User Id | Recurring Pay Event Date | CompInfo_Event Reason | Pay Component | HourlyRate |
52 | 7/1/2018 | PAYMER-Annual Increase | SAL-Salary | 134.6528 |
52 | 8/1/2016 | PROPWPHR-Promotion - Pay Change | SAL-Salary | 126.9232 |
52 | 7/1/2017 | PAYMER-Annual Increase | SAL-Salary | 130.7309 |
58 | 7/1/2017 | PAYMER-Annual Increase | SAL-Salary | 50.395 |
58 | 7/1/2018 | PAYMER-Annual Increase | SAL-Salary | 57.1029 |
58 | 7/1/2016 | PAYMER-Annual Increase | SAL-Salary | 48.9272 |
58 | 7/1/2019 | PAYMER-Annual Increase | SAL-Salary | 59.2443 |
58 | 3/29/2021 | PROINPOS-Promotion - In-Position | SAL-Salary | 70.9479 |
58 | 6/18/2018 | PROPWPHR-Promotion - Pay Change | SAL-Salary | 55.4397 |
Now here's my challenge, for each unique user pay info combination (for each of the 4,400 rows) I want to also have access to the other employee / job info data fields like e.g . Job Title or Weekly Work Hours or Job Band etc. so I want to FILTER or INTERSECT the original table (13,000 rows) by the unique value combinations contained IN this table.
I thought I could do this using CALCULATETABLE and passing the promotabledistinct variable as a filter argument into that function like so:
CALCULATETABLE( largesourcetable, uniqueuserpayrecords )
but that function returns all 13,000 rows - didn't filter the table at all. Is this a problem with my syntax? I was hoping I could just throw a table into the filter argument and it would magically work.
One workaround I thought of would be to create a concatenated columns of all 5 columns so that I could use a combination of FILTER and uniquevalues IN concatenatedidentifier column but I was hoping to learn how this is usually done. I suppose I could try using an INTERSEC of some sort of JOIN but the problem again is that it's not just one identifier that is unique but a unique combination of 5 columns that is the unique identifier for each row.
Please, let me know where I strayed off the path....
Thank you,
Henrik
Hi Parry, thank you your response.
I'm trying to filter my 13,000 row table down to the 4,400 rows where the combined / concatenated 5 columns [User Id] [Event Date] [Event Reason] [Pay Component] [Amount] are unique / deduplicated. I cannot user Power Query, it should be in a DAX function that results in the deduplicated table. I will use that table in a new calculated table with relationships to count / average / categorize these unique pay-related actions in given time periods like the Fiscal Year etc.
I think the easiest way to do this would be with SUMMARIZECOLUMNS where you include all the columns you want to return:
uniqueuserpayrecords =
SUMMARIZECOLUMNS (
Promotions[User Id],
Promotions[RecurringPay_Event_Date],
Promotions[CompInfo_Event Reason],
Promotions[Pay Component],
Promotions[HourlyRate],
Promotions[Job Title],
Promotions[Work Hours],
Promotions[Job Band]
)
IF Job Title, Work Hours, and Job Band only have a single value for each combination of the first five columns, this should be what you're after. If, not you'll need to figure out how to pick which value you want.
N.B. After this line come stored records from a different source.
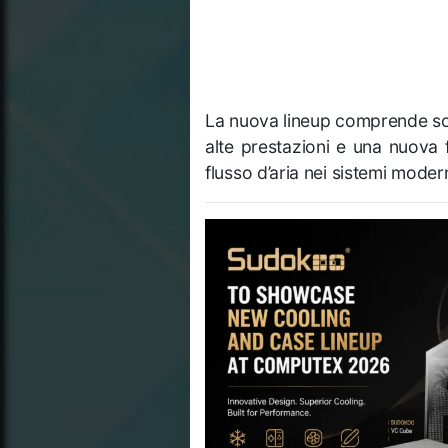
La nuova lineup comprende sol
alte prestazioni e una nuova f
flusso d’aria nei sistemi modern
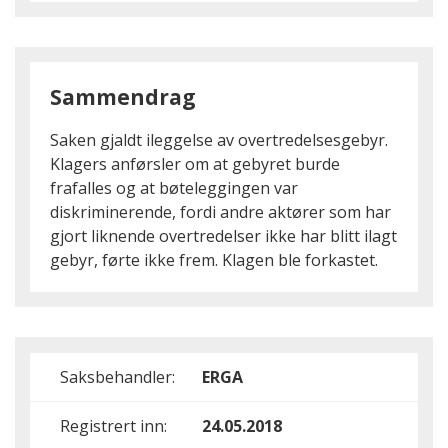
Sammendrag
Saken gjaldt ileggelse av overtredelsesgebyr.
Klagers anførsler om at gebyret burde
frafalles og at bøteleggingen var
diskriminerende, fordi andre aktører som har
gjort liknende overtredelser ikke har blitt ilagt
gebyr, førte ikke frem. Klagen ble forkastet.
Saksbehandler:
ERGA
Registrert inn:
24.05.2018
As for why your approach doesn't work (one reason, anyway), think about what the filter is doing. Let's say you write
CALCULATETABLE ( Promotions, DISTINCT ( Promotions[ID] ) )
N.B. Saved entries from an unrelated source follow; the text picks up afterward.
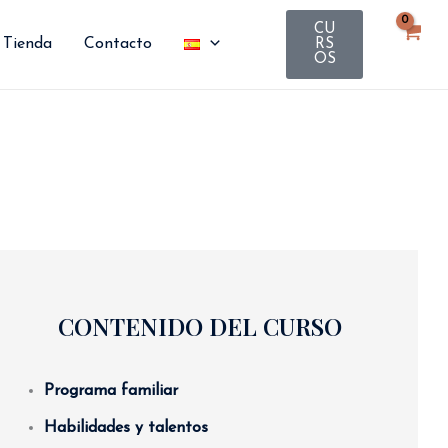
CU
Tienda
Contacto
RS
OS
CONTENIDO DEL CURSO
Programa familiar
Habilidades y talentos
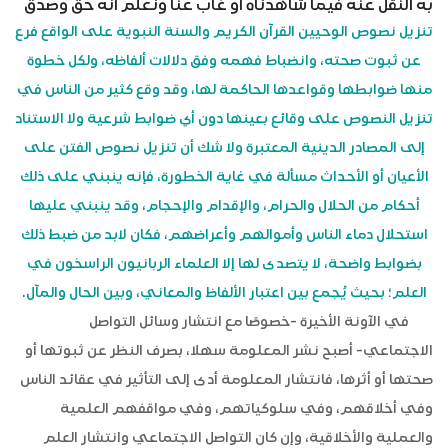
به النقل عنه فيما شاهدناه أو غاب عنا ونعلم أنه حق وصدق
تنزيل نصوص الوحيين القرآن الكريم والسنة النبوية على الواقع فرع
عن ثبوت صحته، وانضباط فهمه وفق دلالات ألفاظه، ولكل خطوة
منها ضوابطها وقواعدها الحاكمة لها، وقد وقع كثير من الناس في
تنزيل النصوص على وقائع بعينها دون أي ضوابط شرعية ولا الاستناد
إلى المصادر الدينية المعتبرة ولا شك أن تنزيل نصوص الفتن على
الأعيان أو الأحداث مسألة في غاية الخطورة، فإنه ينبني على ذلك
أحكام من الحلال والحرام، والإقدام والإحجام، وقد ينبني عليها
استحلال دماء الناس وأموالهم وأعراضهم، فكان لابد من ضبط ذلك
بضوابط واضحة، لا يتصدى لها إلا العلماء الربانيون الراسخون في
العلم؛ بحيث يُجمع بين اعتبار الألفاظ والمعاني، وبين الحال والمآل.
في الآونة الأخيرة -خصوصًا مع انتشار وسائل التواصل
الاجتماعي- أصبح نشر المعلومة سهلا، بصرف النظر عن ثبوتها أو
صحتها أو أثرها، فانتشار المعلومة أدى إلى التأثير في عقائد الناس
وفي أخلاقهم، وفي سلوكياتهم، وفي مواقفهم العلمية
والعملية والأخلاقية، وإن كان التواصل الاجتماعي وانتشار العلم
What do you expect this to do?
@waeltken you cannot pass dynamic filter to the calculated table. Although you have provided great details in your question but still not clear what you are trying to achieve. It will be easier if you throw sample data (or pbix) with the relationship model you have and the expected output, it will help to provide the help.